CPT protesta contra soltura de fazendeiro acusado de mandar matar Dorothy Stang

CPT protesta contra soltura de fazendeiro acusado de mandar matar Dorothy Stang

Atualizado: Segunda-feira, 24 Maio de 2010 as 3:06

A Comissão Pastoral da Terra (CPT) protestou com veemência a soltura do fazendeiro Regivaldo Pereira Galvão, condenado no dia 1 de maio a 30 anos de prisão, sob a acusação de ter sido um dos mandantes da morte da irmã Dorothy Stang, morta a tiros em 12 de fevereiro de 2005, em Anapu, Pará.
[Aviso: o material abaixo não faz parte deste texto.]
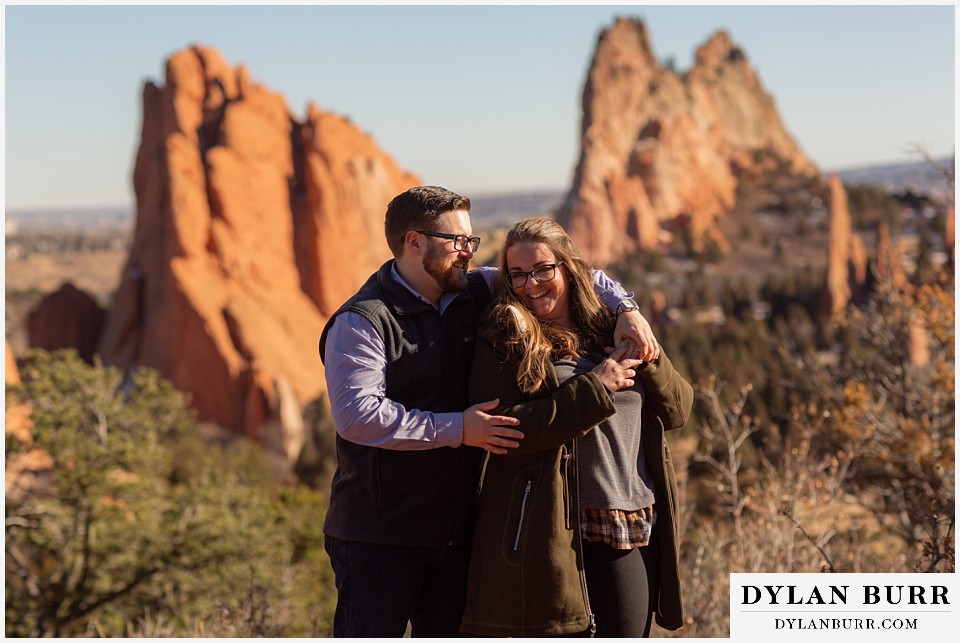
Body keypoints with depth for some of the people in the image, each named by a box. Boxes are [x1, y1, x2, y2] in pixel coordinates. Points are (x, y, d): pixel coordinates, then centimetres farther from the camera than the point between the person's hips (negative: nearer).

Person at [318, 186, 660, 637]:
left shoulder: (475, 296, 7)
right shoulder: (363, 321, -13)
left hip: (456, 530, 7)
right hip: (378, 535, -7)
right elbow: (356, 414, -25)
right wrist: (456, 429, -23)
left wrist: (625, 309, -1)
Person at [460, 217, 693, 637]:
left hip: (633, 532, 5)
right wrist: (594, 388, -15)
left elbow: (678, 410, 12)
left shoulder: (610, 332, 12)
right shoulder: (502, 343, -3)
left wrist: (647, 360, -7)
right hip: (551, 536, -5)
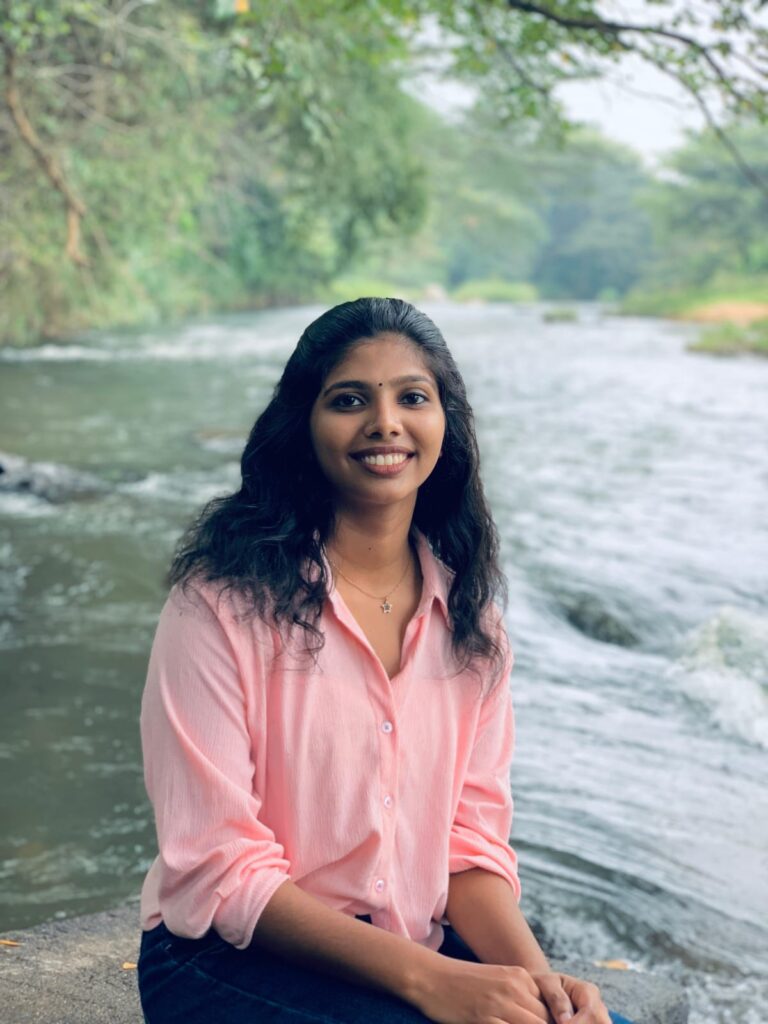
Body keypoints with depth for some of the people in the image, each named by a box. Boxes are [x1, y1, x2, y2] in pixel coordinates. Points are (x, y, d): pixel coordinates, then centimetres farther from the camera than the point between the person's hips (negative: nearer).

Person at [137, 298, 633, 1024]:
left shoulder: (468, 614, 4)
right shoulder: (224, 601, -13)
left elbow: (473, 845, 4)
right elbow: (218, 873, -15)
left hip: (419, 955, 5)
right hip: (233, 962, -5)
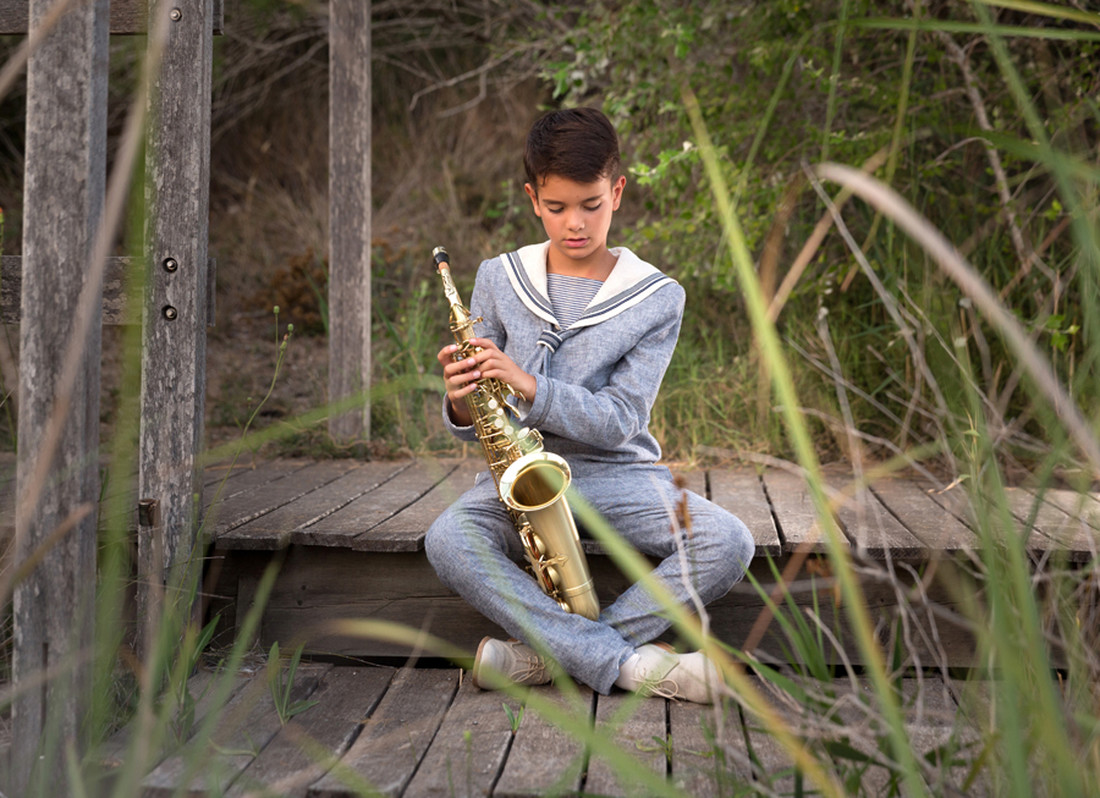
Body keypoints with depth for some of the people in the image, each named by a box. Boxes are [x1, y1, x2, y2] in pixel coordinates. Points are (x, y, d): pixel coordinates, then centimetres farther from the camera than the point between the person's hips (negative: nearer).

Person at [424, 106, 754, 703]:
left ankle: (543, 654, -23)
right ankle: (637, 664, -30)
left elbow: (617, 421, -10)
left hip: (616, 475, 0)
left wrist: (529, 386, -26)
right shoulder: (499, 280, 4)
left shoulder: (657, 298, -1)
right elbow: (475, 427, 5)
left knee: (728, 544, -26)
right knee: (447, 541, -32)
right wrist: (462, 404, -20)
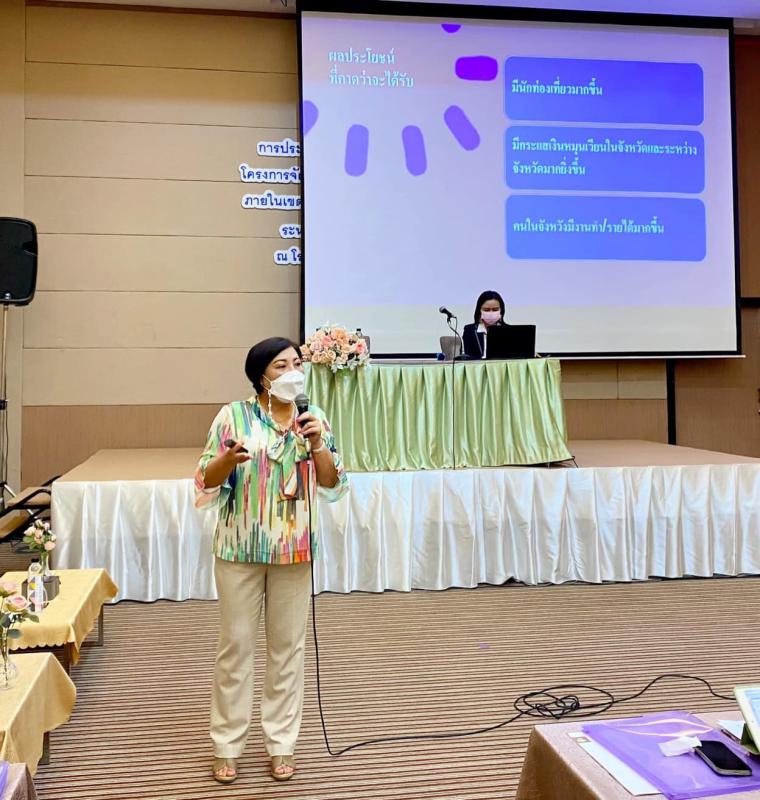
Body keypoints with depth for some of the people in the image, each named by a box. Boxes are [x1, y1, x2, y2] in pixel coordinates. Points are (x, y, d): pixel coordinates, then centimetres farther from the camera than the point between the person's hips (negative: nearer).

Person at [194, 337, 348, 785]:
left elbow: (333, 484, 2)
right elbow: (206, 481, -4)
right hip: (240, 548, -2)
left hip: (294, 550, 2)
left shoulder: (314, 419, 3)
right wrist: (229, 459, -24)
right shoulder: (234, 416, -5)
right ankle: (227, 745, 23)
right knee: (236, 644, 7)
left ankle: (282, 743, 25)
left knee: (288, 646, 10)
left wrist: (317, 446, -13)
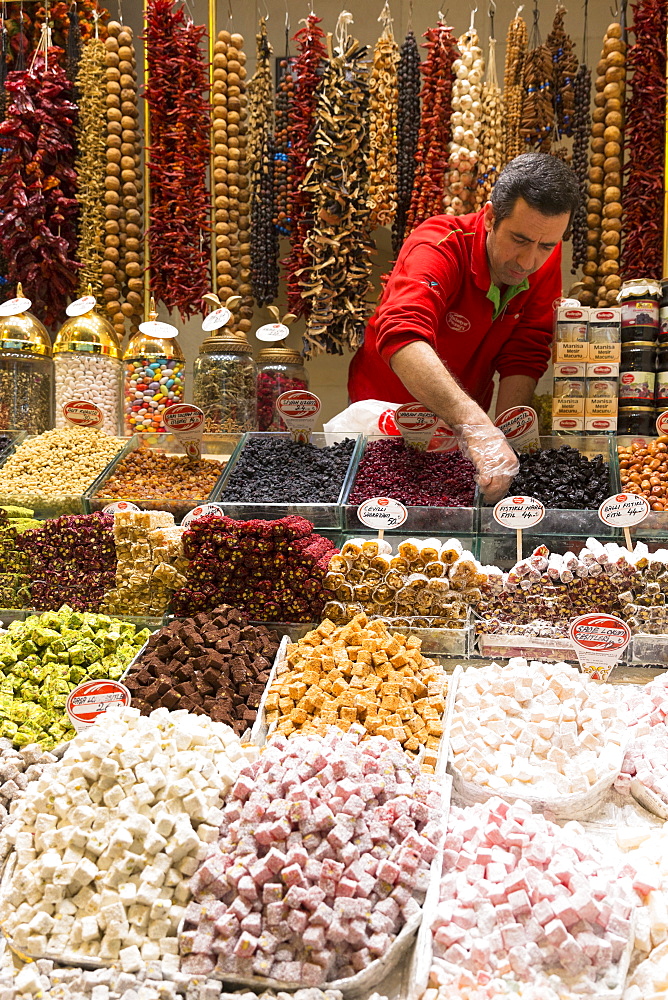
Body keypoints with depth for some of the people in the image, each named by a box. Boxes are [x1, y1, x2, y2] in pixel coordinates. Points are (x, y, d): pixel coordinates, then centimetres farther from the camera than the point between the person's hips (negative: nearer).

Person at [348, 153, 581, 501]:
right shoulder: (440, 246, -29)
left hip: (462, 421, 3)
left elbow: (523, 359, -12)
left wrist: (503, 438, -28)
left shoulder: (544, 258, -13)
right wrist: (474, 425, -58)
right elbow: (402, 336, -47)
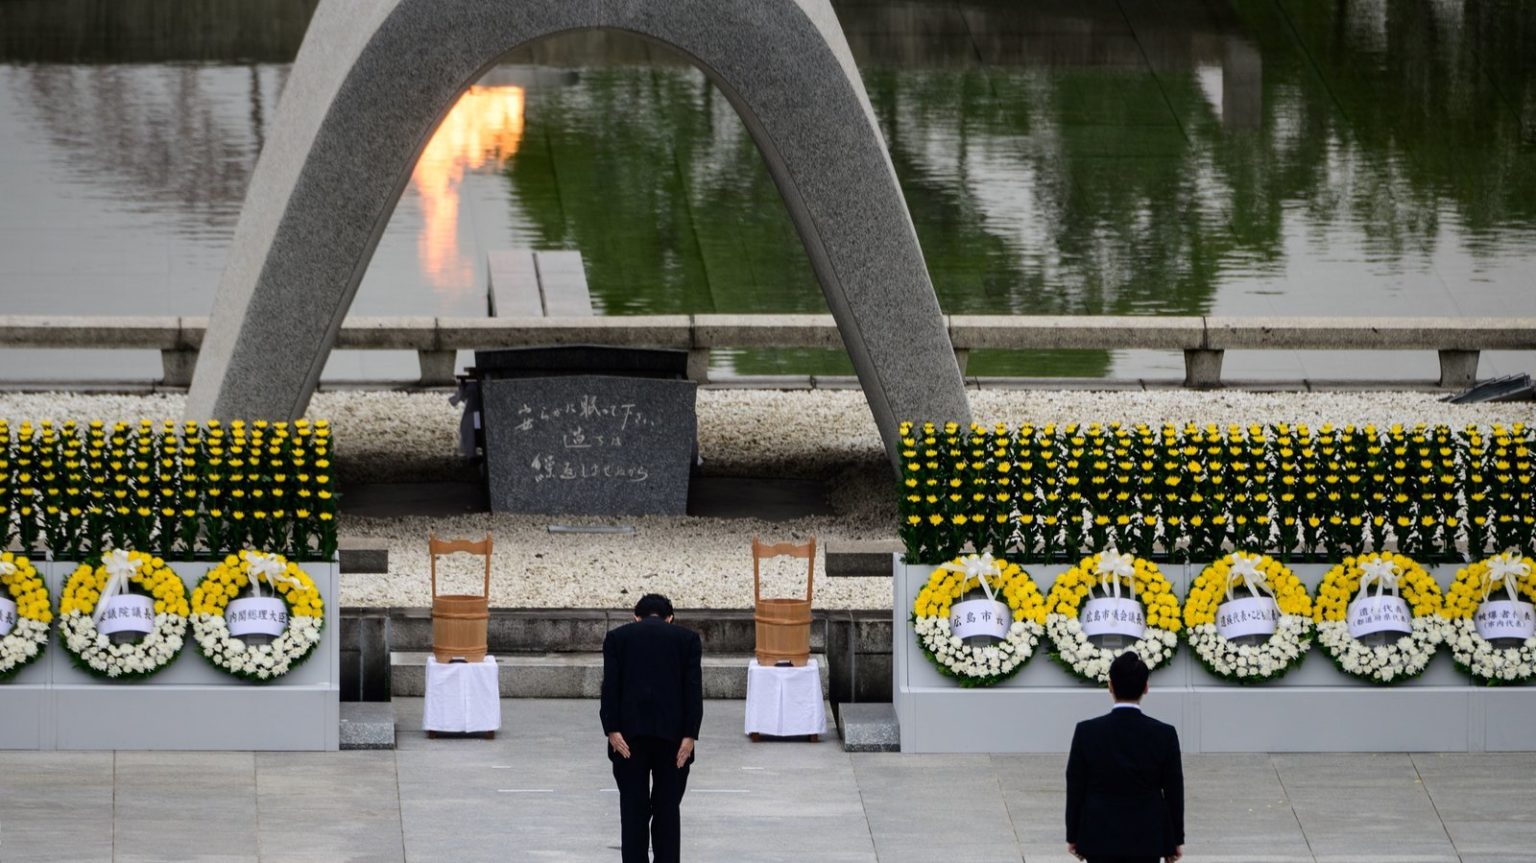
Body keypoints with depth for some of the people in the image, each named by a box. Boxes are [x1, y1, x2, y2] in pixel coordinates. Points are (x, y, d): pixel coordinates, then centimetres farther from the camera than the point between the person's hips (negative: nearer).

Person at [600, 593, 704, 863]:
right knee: (667, 810, 5)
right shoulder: (687, 638, 8)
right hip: (672, 735, 0)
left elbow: (610, 686, -2)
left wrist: (612, 730, -7)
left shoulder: (618, 637, 9)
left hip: (629, 733, 0)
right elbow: (694, 688, -2)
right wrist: (689, 736, -6)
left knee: (633, 810, 4)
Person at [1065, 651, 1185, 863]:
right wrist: (1177, 840, 10)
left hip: (1101, 838, 0)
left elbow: (1075, 789, -3)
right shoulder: (1164, 735, -8)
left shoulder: (1087, 732, -9)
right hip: (1147, 838, 0)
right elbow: (1174, 791, -1)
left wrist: (1073, 837, 8)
A desembargadora Maria de Nazaré Silva Gouveia dos Santos, do Tribunal de Justiça do Pará, concedeu liberdade provisória ao fazendeiro.

Segundo os advogados da defesa, a lei garante que o acusado aguarde o julgamento do recurso em liberdade, desde que seja réu primário, tenha bons antecedentes, residência fixa e ocupação lícita.

A CPT alegou, em documento divulgado à imprensa, que na ocasião da condenação de Galvão foi lhe negado o direito de apelar em liberdade. Apenas 18 dias após sua condenação, a desembargadora concede habeas corpus, colocando-o em liberdade.

A nota da CPT diz que se confirma, mais uma vez, que ''a cadeia foi feita exclusivamente para os pobres. Os que têm recursos financeiros sempre conseguem os ''benefícios da lei'', enquanto os pobres, presos sem terem qualquer acusação formal, permanecem anos e anos encarcerados sem terem acesso a qualquer julgamento! A impunidade continua alimentando a violência''.

A entidade vinculada à Conferência Nacional dos Bispos do Brasil (CNBB) lembrou que no dia 29 de abril passado ela entregou ao Ministro da Justiça a relação dos 1.546 trabalhadores e seus aliados assassinados em 1.162 ocorrências de conflitos no campo entre 1985 a 2009.

''Destas ocorrências, apenas 88 foram a julgamento, tendo sido condenados somente 69 executores e 20 mandantes''.

Dos cinco acusados da morte da irmã Dorothy, quatro - Rayfran das Neves Sales, Clodoaldo Carlos Batista, Amair Feijoli da Cunha e Vitalmiro Bastos de Moura - foram condenados a penas que variam de 17 a 30 anos de reclusão.

A CPT informou que apenas um dos quatro condenados pela execução da irmã, Vitalmiro Bastos de Moura, está preso. ''Regivaldo era o segundo que se encontrava preso até o dia de ontem''. ''Esta é a justiça que comanda este país!'' - lamentou a nota da CPT.

De acordo com a Promotoria, Dorothy Stang foi assassinada porque defendia a implantação de assentamentos para trabalhadores rurais em terras públicas que eram reivindicadas por fazendeiros e madeireiros da região.